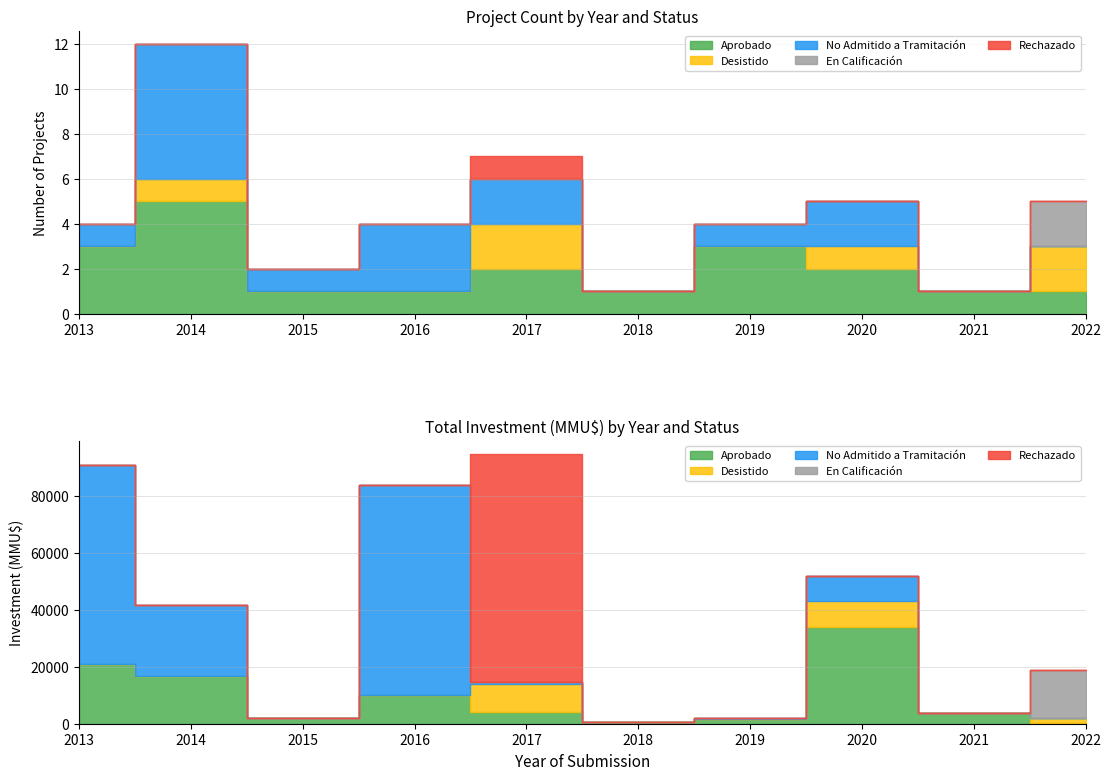

What is the difference between the maximum and second lowest values in the Rechazado series?

1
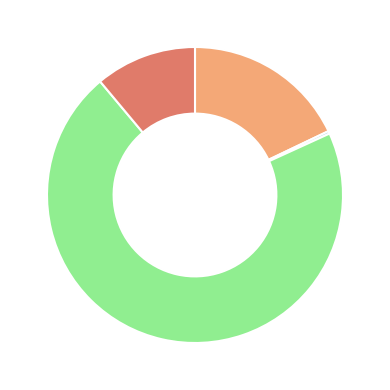

Is there any slice that represents more than half of the pie?

Yes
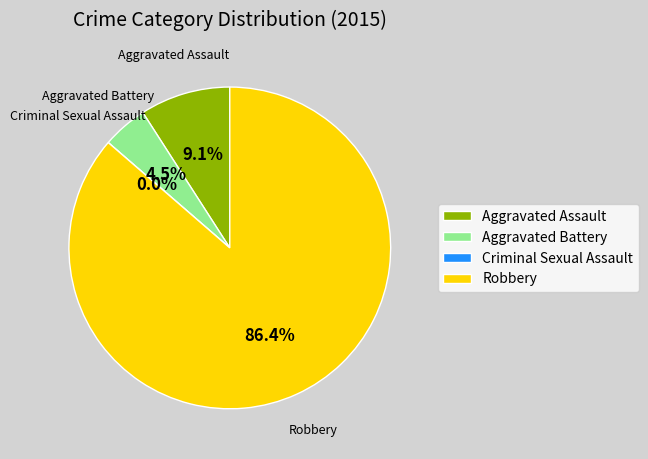

Combined, what portion of the pie is Criminal Sexual Assault and Robbery?

86.4%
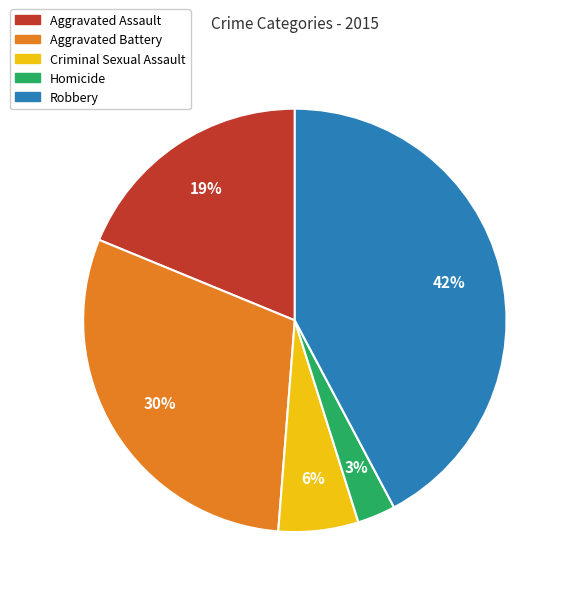

Do Homicide and Aggravated Battery together represent more than half of the pie?

No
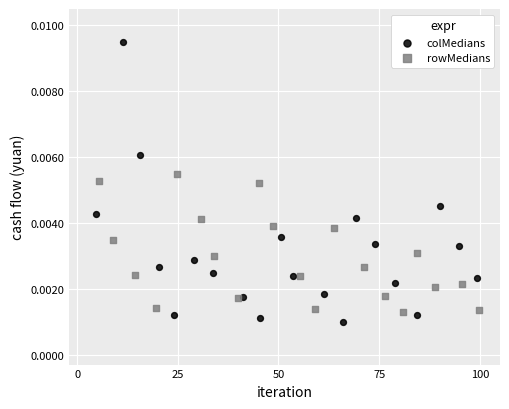

Which series contains the highest Y value?

colMedians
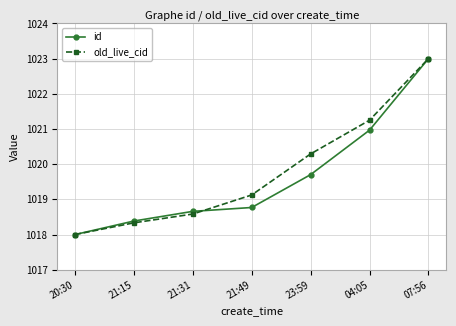

What is the total value across all series at 20:30?

2036.0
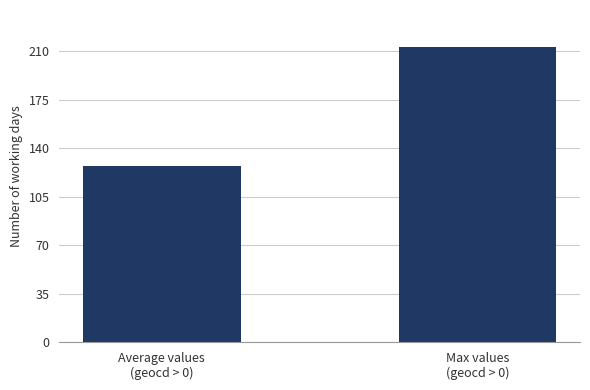

Rank the categories by value from lowest to highest.

Average values
(geocd > 0), Max values
(geocd > 0)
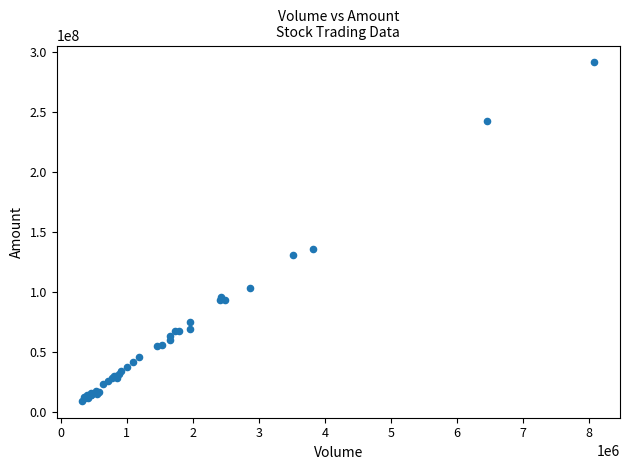

What Y value in the scatter plot is closest to 150265454?

135407808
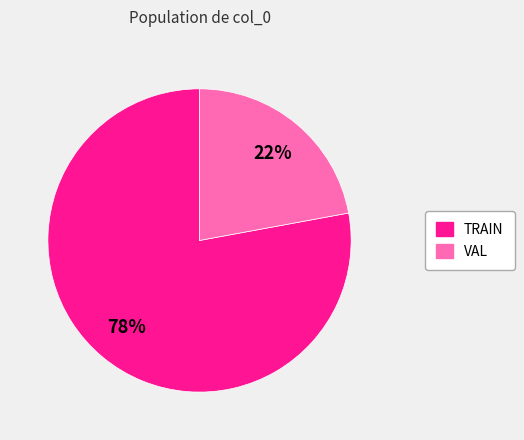

The TRAIN slice represents 83% of the pie. True or false?

False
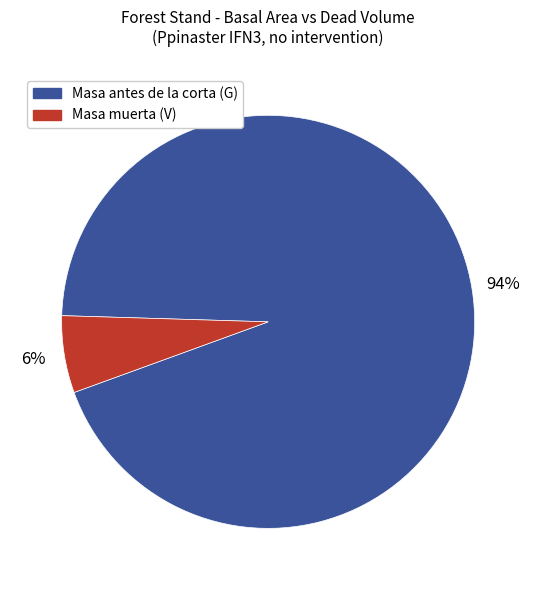

Do Masa antes de la corta (G) and Masa muerta (V) together represent more than half of the pie?

Yes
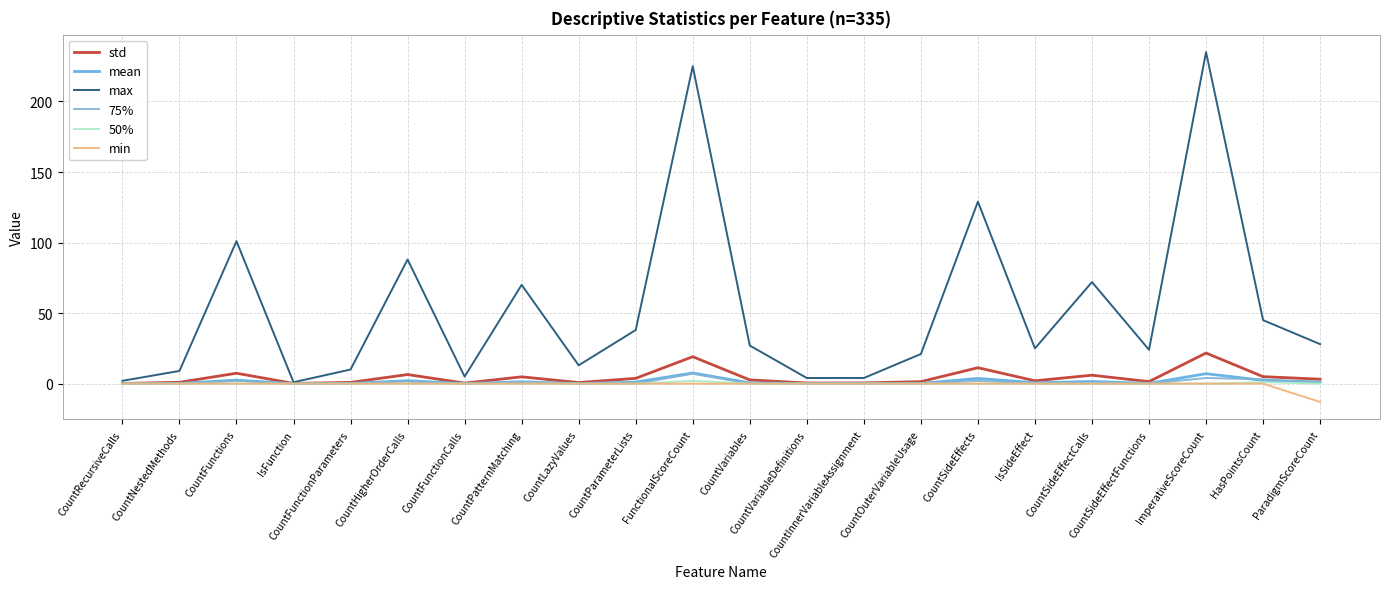

What is the sum of all 50% values?

3.0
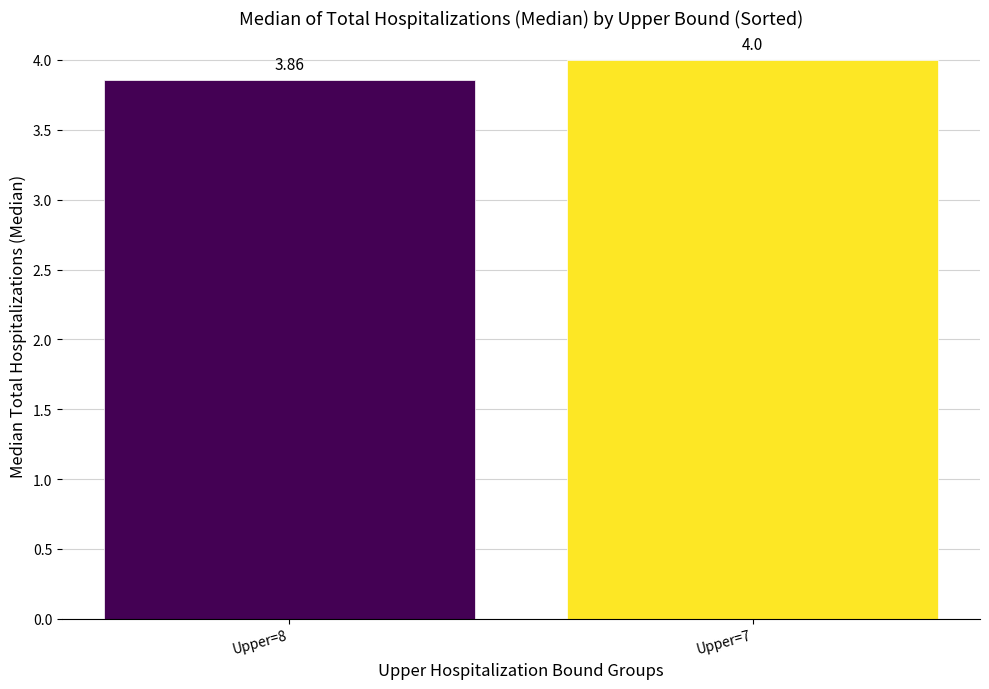

What is the difference between the values at Upper=7 and Upper=8?

0.1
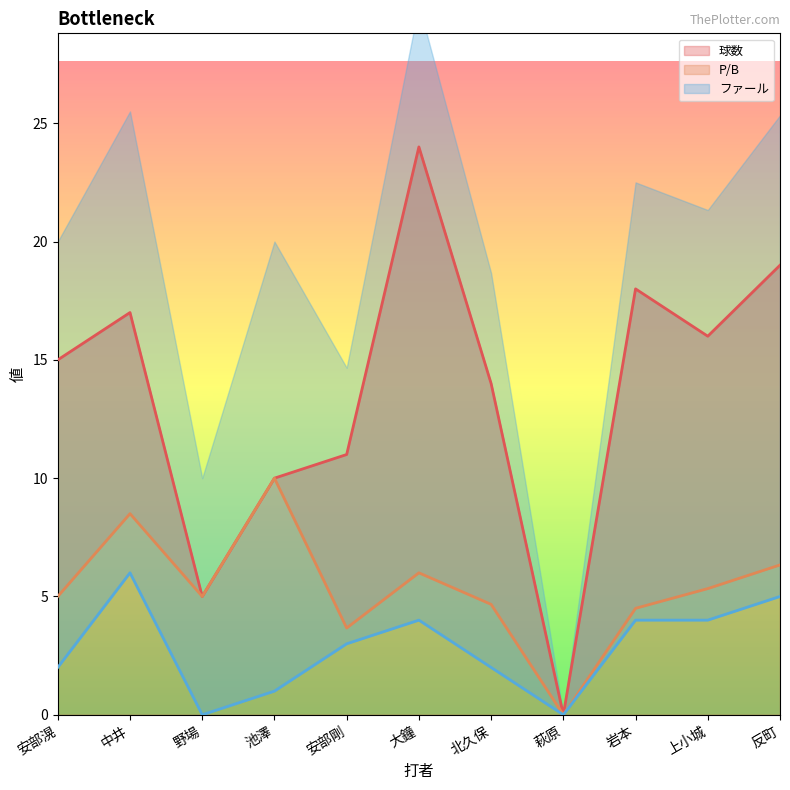

Reading right to left, what are all the values shown in this chart?

球数: 反町=19.0	上小城=16.0	岩本=18.0	萩原=0.0	北久保=14.0	大鐘=24.0	安部剛=11.0	池澤=10.0	野場=5.0	中井=17.0	安部滉=15.0
P/B: 反町=6.3	上小城=5.3	岩本=4.5	萩原=0.0	北久保=4.7	大鐘=6.0	安部剛=3.7	池澤=10.0	野場=5.0	中井=8.5	安部滉=5.0
ファール: 反町=5.0	上小城=4.0	岩本=4.0	萩原=0.0	北久保=2.0	大鐘=4.0	安部剛=3.0	池澤=1.0	野場=0.0	中井=6.0	安部滉=2.0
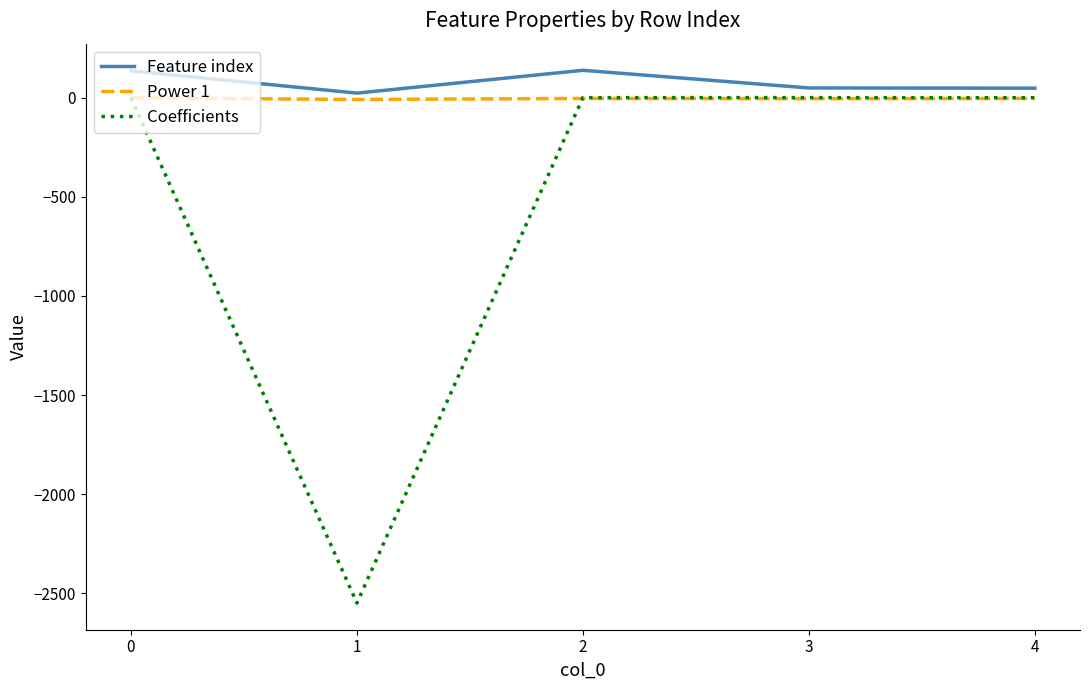

What is the difference between the Feature index values at 2 and 0?

3.0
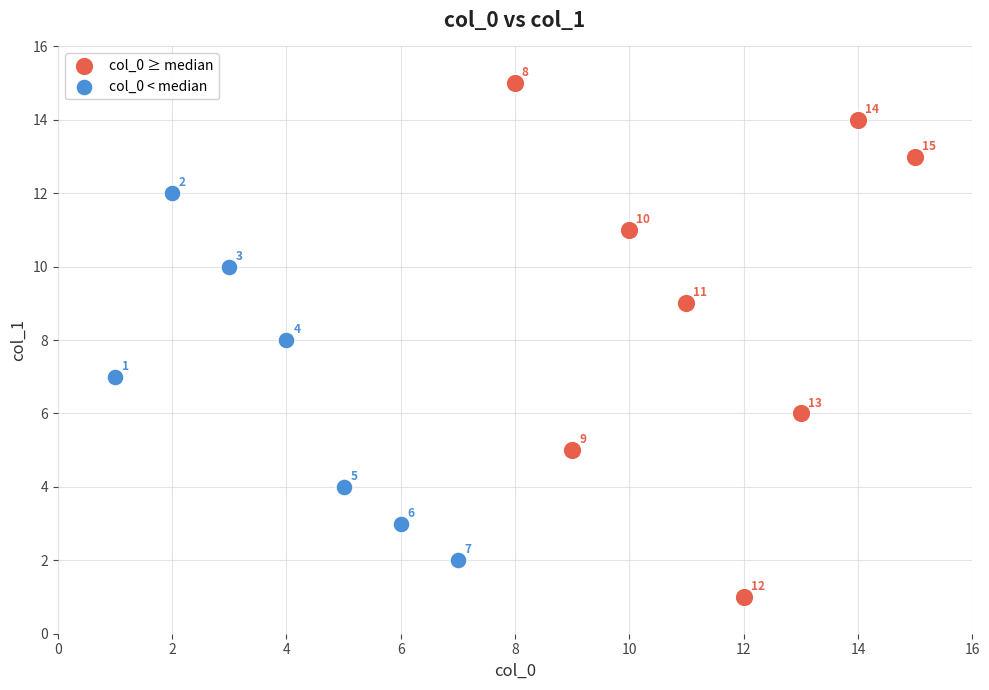

Which series reaches the maximum Y coordinate?

col_0 ≥ median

■ **Brief**
Reproduce all of the records above word for word, leaving out the pictures.

■ **Task solution**
What is the difference between the maximum and second lowest values in the Rechazado series?

1

Is there any slice that represents more than half of the pie?

Yes

Combined, what portion of the pie is Criminal Sexual Assault and Robbery?

86.4%

Do Homicide and Aggravated Battery together represent more than half of the pie?

No

Which series contains the highest Y value?

colMedians

What is the total value across all series at 20:30?

2036.0

Rank the categories by value from lowest to highest.

Average values
(geocd > 0), Max values
(geocd > 0)

What Y value in the scatter plot is closest to 150265454?

135407808

The TRAIN slice represents 83% of the pie. True or false?

False

Do Masa antes de la corta (G) and Masa muerta (V) together represent more than half of the pie?

Yes

What is the sum of all 50% values?

3.0

What is the difference between the values at Upper=7 and Upper=8?

0.1

Reading right to left, what are all the values shown in this chart?

球数: 反町=19.0	上小城=16.0	岩本=18.0	萩原=0.0	北久保=14.0	大鐘=24.0	安部剛=11.0	池澤=10.0	野場=5.0	中井=17.0	安部滉=15.0
P/B: 反町=6.3	上小城=5.3	岩本=4.5	萩原=0.0	北久保=4.7	大鐘=6.0	安部剛=3.7	池澤=10.0	野場=5.0	中井=8.5	安部滉=5.0
ファール: 反町=5.0	上小城=4.0	岩本=4.0	萩原=0.0	北久保=2.0	大鐘=4.0	安部剛=3.0	池澤=1.0	野場=0.0	中井=6.0	安部滉=2.0

What is the difference between the Feature index values at 2 and 0?

3.0

Which series reaches the maximum Y coordinate?

col_0 ≥ median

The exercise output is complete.